§ **EXERCISE GOAL**
Can you write the next part of the page on the PyTorch implementation of QANet, starting after its note about the batch size?

§ **PASSAGE**
··········

A Pytorch implementation of QANet
The code is mostly based on the two repositories:
hengruo/QANet-pytorch
NLPLearn/QANet
Training epochs / Steps | BatchSize | HiddenSize | Attention Heads | EM | F1 |
---|---|---|---|---|---|
12.8 / 35,000 | 32 | 96 | 1 | 69.0 | 78.6 |
22 / 60,000 | 32 | 96 | 1 | 69.7 | 79.2 |
12.8 / 93,200 | 12 | 128 | 8 | 70.3 | 79.7 |
22 / 160,160 | 12 | 128 | 8 | 70.7 | 80.0 |
*The results of hidden size 128 with 8 heads were run with 12 batches.

··········

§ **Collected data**
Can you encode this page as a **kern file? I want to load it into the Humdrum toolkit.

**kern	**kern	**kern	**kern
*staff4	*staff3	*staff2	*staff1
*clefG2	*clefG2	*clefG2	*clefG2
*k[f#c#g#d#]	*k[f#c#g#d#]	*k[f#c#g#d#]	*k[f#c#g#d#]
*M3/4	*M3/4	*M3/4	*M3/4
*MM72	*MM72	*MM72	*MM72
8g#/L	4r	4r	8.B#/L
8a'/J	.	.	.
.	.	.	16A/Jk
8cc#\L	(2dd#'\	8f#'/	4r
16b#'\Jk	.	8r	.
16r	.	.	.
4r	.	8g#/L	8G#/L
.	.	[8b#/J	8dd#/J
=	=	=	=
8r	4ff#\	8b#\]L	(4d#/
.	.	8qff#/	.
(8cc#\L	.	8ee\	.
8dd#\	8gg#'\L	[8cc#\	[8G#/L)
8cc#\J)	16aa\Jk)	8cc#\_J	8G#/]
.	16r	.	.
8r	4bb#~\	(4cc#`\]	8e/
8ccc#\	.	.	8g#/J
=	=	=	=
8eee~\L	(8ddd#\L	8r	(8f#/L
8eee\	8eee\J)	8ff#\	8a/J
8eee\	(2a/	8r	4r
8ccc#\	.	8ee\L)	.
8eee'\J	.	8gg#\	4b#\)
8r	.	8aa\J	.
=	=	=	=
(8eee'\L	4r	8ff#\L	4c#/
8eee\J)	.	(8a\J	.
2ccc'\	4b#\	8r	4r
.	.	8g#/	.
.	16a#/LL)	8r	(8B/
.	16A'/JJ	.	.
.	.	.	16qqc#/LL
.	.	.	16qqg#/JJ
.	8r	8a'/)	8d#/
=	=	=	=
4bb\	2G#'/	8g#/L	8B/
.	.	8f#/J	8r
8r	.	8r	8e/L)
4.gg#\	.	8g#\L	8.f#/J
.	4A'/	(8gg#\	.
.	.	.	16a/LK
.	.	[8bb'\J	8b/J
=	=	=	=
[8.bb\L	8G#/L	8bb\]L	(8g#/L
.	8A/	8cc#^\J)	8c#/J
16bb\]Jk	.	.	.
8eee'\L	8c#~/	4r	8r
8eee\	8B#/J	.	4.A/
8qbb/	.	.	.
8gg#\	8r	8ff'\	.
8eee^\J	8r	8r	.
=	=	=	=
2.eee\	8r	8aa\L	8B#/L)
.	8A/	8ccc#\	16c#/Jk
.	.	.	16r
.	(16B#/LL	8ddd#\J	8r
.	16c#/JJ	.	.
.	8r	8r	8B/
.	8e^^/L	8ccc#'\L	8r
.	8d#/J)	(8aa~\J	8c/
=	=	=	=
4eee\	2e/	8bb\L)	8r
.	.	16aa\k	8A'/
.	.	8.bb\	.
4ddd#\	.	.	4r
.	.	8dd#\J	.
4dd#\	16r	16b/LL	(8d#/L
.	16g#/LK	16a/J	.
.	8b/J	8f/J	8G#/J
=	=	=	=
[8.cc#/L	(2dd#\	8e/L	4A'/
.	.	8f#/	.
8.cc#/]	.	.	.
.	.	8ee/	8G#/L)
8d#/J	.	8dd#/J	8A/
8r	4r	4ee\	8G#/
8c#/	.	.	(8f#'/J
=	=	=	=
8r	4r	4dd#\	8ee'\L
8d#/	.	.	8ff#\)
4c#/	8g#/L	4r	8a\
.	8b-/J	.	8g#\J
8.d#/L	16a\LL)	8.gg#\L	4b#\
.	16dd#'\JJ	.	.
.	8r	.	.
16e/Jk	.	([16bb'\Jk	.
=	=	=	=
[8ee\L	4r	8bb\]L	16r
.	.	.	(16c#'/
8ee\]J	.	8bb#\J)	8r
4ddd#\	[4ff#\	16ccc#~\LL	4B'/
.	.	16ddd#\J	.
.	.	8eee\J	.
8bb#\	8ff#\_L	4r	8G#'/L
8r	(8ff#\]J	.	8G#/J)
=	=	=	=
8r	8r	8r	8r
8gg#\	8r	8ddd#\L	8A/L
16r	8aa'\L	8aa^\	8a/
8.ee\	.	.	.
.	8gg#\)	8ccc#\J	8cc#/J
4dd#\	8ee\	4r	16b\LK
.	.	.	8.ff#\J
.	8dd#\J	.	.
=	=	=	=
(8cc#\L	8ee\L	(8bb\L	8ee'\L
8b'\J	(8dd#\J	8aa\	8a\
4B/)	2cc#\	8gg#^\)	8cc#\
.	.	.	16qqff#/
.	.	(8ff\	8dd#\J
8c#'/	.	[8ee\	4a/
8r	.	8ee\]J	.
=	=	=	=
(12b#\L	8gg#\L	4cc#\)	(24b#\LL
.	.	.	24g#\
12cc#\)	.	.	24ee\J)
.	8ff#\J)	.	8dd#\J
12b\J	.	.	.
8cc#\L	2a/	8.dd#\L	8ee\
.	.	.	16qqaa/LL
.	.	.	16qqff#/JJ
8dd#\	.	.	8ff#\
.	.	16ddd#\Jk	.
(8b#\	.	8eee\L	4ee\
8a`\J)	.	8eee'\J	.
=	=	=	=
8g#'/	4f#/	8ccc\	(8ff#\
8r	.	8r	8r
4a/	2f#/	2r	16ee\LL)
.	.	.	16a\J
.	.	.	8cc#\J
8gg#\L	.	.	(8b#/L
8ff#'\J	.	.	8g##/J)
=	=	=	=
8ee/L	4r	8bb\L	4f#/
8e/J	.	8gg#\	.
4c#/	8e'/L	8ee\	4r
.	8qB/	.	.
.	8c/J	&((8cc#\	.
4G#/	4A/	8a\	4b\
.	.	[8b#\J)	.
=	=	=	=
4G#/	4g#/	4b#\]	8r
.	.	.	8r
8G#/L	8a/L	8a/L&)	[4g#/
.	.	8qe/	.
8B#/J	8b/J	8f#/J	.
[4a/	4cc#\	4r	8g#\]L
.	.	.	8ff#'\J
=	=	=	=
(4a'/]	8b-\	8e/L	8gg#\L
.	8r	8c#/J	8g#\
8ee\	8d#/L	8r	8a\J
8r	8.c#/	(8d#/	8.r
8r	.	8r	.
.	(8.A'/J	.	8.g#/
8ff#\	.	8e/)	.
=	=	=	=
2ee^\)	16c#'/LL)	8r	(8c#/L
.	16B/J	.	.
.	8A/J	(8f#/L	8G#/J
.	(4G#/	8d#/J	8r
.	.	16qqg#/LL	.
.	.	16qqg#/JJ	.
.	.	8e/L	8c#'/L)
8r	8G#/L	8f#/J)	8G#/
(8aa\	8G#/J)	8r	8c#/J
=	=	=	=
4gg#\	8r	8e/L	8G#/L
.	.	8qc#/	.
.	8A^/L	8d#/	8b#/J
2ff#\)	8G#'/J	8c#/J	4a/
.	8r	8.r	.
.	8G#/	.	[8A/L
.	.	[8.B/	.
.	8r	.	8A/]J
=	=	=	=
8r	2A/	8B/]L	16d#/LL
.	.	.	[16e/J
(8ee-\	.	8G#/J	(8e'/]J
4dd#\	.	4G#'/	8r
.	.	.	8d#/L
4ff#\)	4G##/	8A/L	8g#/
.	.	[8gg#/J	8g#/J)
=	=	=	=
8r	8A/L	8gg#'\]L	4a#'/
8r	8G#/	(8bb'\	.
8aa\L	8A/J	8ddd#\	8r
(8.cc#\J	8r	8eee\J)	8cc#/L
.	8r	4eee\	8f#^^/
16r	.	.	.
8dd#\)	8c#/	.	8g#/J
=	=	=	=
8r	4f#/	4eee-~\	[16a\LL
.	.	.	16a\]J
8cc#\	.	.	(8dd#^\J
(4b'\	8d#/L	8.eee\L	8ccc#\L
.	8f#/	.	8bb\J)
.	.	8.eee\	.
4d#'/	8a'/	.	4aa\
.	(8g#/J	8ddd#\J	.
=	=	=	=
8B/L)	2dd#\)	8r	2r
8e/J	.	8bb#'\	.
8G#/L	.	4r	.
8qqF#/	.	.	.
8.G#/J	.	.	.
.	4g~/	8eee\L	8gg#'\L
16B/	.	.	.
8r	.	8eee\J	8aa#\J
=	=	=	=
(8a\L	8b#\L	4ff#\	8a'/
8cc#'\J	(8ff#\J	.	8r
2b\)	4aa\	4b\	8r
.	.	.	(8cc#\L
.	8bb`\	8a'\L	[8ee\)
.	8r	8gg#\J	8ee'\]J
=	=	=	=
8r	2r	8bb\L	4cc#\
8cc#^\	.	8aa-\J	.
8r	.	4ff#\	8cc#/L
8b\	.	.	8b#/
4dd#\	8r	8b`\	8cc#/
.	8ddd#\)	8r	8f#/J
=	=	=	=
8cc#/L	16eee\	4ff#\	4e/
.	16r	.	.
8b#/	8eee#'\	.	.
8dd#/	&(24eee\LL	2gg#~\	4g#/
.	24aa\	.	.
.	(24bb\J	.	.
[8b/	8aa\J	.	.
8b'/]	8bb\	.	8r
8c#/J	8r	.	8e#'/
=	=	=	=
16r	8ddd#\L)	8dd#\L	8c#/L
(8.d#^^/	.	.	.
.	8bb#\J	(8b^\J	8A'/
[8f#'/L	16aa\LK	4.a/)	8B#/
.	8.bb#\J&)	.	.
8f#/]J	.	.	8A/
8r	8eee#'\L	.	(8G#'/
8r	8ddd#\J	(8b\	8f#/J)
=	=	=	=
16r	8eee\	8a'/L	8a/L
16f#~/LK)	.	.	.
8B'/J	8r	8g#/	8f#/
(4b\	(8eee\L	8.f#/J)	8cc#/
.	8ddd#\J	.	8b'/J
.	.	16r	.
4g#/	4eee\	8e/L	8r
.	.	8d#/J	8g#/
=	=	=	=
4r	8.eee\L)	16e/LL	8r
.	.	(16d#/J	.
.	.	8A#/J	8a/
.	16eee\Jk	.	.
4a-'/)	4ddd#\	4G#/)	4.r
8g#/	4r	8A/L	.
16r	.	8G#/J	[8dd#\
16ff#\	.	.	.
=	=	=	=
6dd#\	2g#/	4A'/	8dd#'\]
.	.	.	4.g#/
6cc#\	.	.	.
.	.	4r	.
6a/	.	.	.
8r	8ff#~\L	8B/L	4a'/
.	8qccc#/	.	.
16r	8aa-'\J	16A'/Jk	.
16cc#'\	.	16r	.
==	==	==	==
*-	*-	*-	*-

··········

§ **REPLY**
- python 3.6
- pytorch 0.4.0
- tqdm
- spacy 2.0.11
- tensorboardX
- absl-py
Download and preprocess the data
# download SQuAD and Glove
$ sh download.sh
# preprocess
$ python3.6 main.py --mode data
Train the model
# model/model.pt will be generated every epoch
$ python3.6 main.py --mode train
# Run tensorboard for visualisation
$ tensorboard --logdir ./log/
- Add Exponential Moving Average
- Reach the performance of the paper with hidden size 96, 1 head.
- Test on hidden size 128, 8 head.